A requirement that corporations report more information on their business activities, the theory being that if corporations must report more about their activities, they will be less likely to try to avoid taxation.
An annual fee on manufacturers and importers of branded drugs based on each individual company's share of the total market. The tax starts at $2.5 billion in 2011 and goes to $2.8 billion in 2012-2013, $3.0 billion in 2014-2016, $4.0 billion in 2017, $4.1 billion in 2018, and $2.8 billion per year thereafter.
A 2.3 percent excise tax on manufacturers and importers of certain medical devices.
An annual fee on health insurance providers based on each company's share of the total market. Since health insurance companies stand to get more customers because of the individual and employer mandates, Congress forced them to share some of the revenue increase with the federal government. The tax raises $8 billion in 2014, $11.3 billion in 2015-2016, $13.9 billion in 2017, and $14.3 billion in 2018. After 2018, it will raise $14.3 billion, indexed to medical cost growth.
Elimination of the corporate deduction for prescription expenses for retirees.
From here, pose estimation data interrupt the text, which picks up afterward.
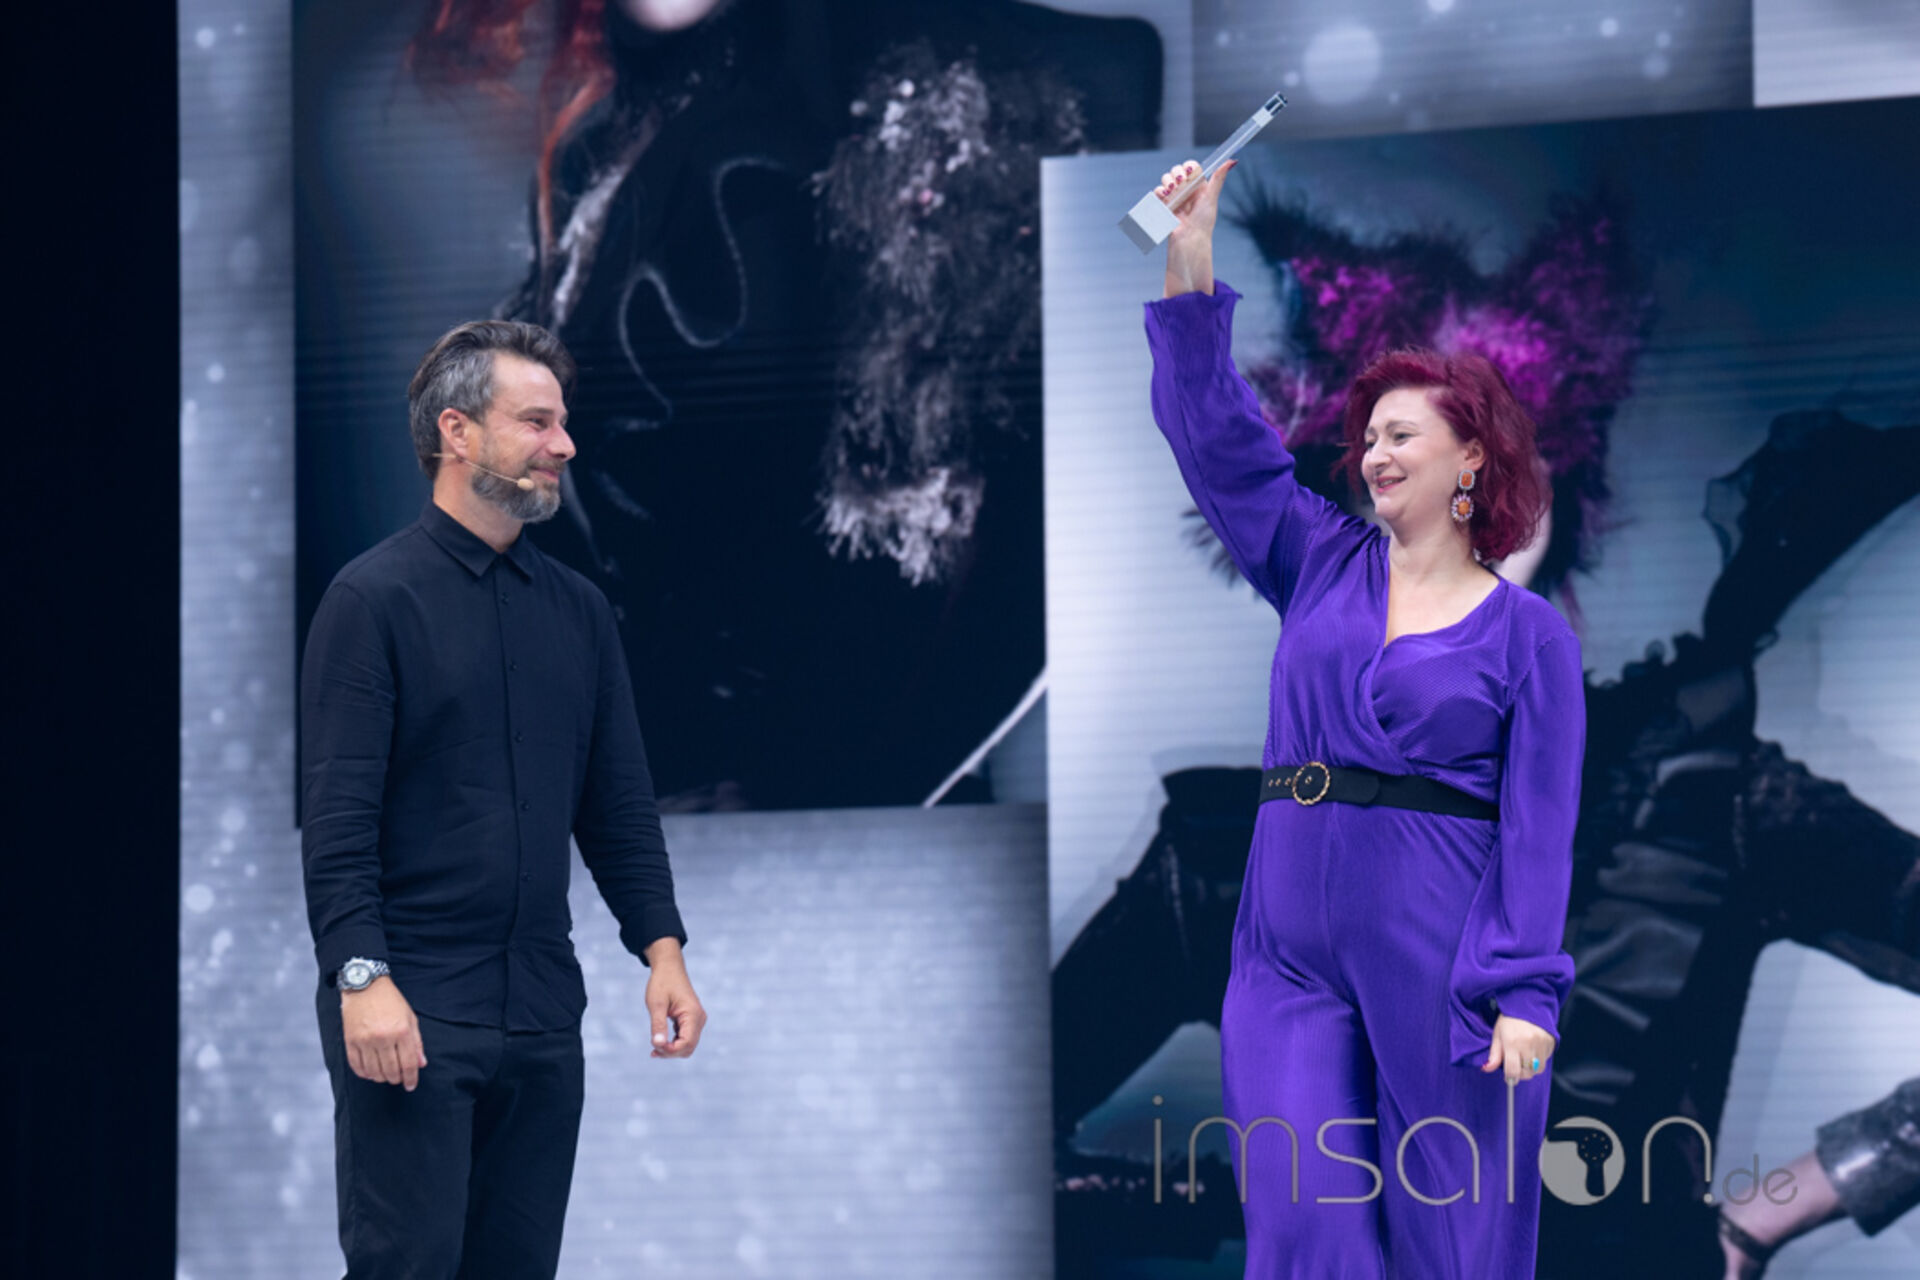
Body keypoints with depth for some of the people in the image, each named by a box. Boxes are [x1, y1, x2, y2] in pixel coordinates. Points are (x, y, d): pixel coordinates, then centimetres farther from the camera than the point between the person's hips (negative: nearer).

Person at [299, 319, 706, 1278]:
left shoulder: (578, 611, 14)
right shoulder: (374, 598, -6)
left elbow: (619, 802, 17)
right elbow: (336, 815, -12)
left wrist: (661, 948, 5)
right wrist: (361, 977, -21)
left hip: (541, 1017, 6)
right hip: (410, 1015, -6)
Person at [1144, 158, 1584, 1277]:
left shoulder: (1528, 634, 2)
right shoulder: (1323, 568, 13)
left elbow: (1539, 827, -4)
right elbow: (1217, 434, 5)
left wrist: (1525, 993, -13)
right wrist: (1192, 268, -4)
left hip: (1442, 965, -3)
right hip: (1293, 957, 3)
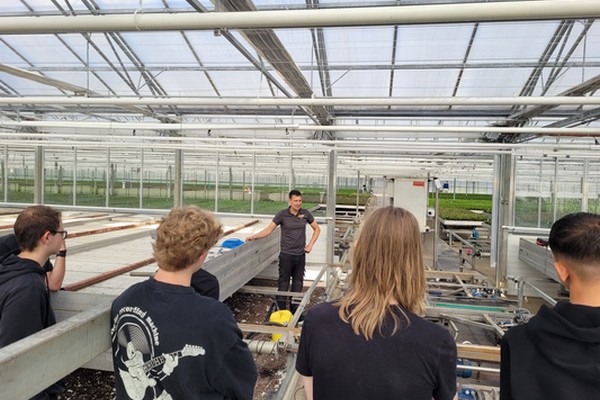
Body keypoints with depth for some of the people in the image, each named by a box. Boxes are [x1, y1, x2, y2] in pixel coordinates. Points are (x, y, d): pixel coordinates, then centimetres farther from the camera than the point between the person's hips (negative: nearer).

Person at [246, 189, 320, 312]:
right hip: (286, 255, -3)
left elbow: (317, 229, 11)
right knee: (283, 283, 1)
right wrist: (254, 236, -19)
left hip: (301, 255, 3)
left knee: (298, 283, 11)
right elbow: (269, 229, -7)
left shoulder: (305, 213, 0)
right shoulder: (282, 214, -7)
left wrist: (310, 244, 2)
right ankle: (281, 310, 9)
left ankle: (295, 311, 24)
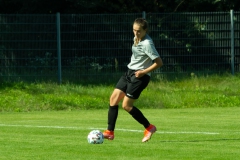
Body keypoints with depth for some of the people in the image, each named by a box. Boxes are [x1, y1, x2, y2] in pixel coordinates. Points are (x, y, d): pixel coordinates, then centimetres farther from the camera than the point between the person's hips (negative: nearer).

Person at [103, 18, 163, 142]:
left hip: (139, 76, -9)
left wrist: (144, 72, -21)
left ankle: (149, 128, 4)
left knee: (126, 105, -10)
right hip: (130, 72, 9)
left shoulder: (147, 44, -21)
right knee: (114, 98, 3)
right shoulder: (137, 39, 6)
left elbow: (159, 62, -22)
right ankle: (110, 132, 6)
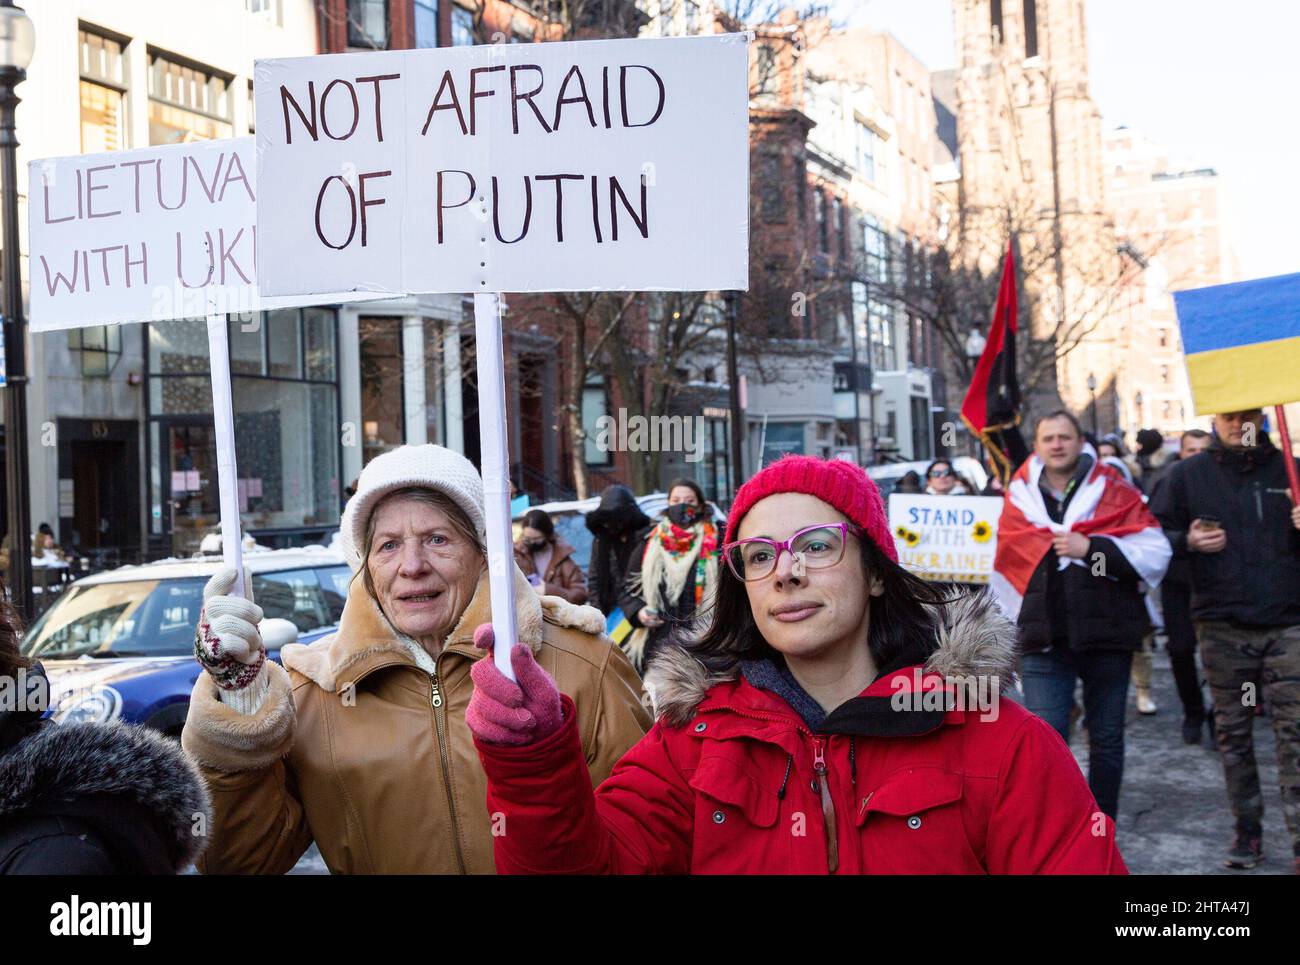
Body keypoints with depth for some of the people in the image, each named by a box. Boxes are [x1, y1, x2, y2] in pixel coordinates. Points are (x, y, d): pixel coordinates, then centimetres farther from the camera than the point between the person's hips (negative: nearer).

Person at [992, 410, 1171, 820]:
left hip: (1106, 634, 0)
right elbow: (1004, 569, 20)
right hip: (1044, 641, 0)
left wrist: (1091, 548, -16)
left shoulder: (1113, 492, 2)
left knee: (1107, 738, 11)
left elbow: (1156, 552, -9)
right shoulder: (1019, 498, 8)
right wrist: (1014, 619, 19)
This provision has caused many large companies to announce write-downs of their future earnings.
An increase in the floor on the deduction for medical expenses from 7.5 percent of adjusted gross income to 10 percent.
A limit on the amount that health insurance companies can deduct from their taxes to $500,000 of compensation paid to officers, employees, directors, and service providers.
Repeal of the special deduction for expenses related to claims adjustments and administrative expenses specifically for Blue Cross/Blue Shield organizations.
A 10 percent excise tax on indoor tanning services.
Exclusion of unprocessed fuels from the existing cellulosic biofuel producer credit. Some industries that do not make biofuels were able to claim the credit because of byproducts produced during their manufacturing process. This credit is an unjustified use of the tax code that encourages certain kinds of energy production at the cost of others. Congress might better have scrapped the credit altogether.
A change in the definition of which business activities are for economic purposes and which are strictly to avoid taxation--many of which were perfectly legal--along with penalties for underpayments due to the latter.
Broken Promises to the Middle Class
President Obama repeated again and again during the campaign that he would not raise taxes on any family making less than $250,000 a year. He broke that promise early in his presidency when he increased cigarette taxes, and he has done so in a far grander way with this health care legislation. Not only will the higher HI taxes cost middle-income families jobs and suppress their wages, but the excise tax on high-cost plans will hit them directly.
Several of the taxes listed above, while not targeting middle-income families, will ultimately be passed on to them through higher prices. These include the fees on medical device manufacturers, pharmaceutical companies, and health insurance companies and the new tax on tanning services.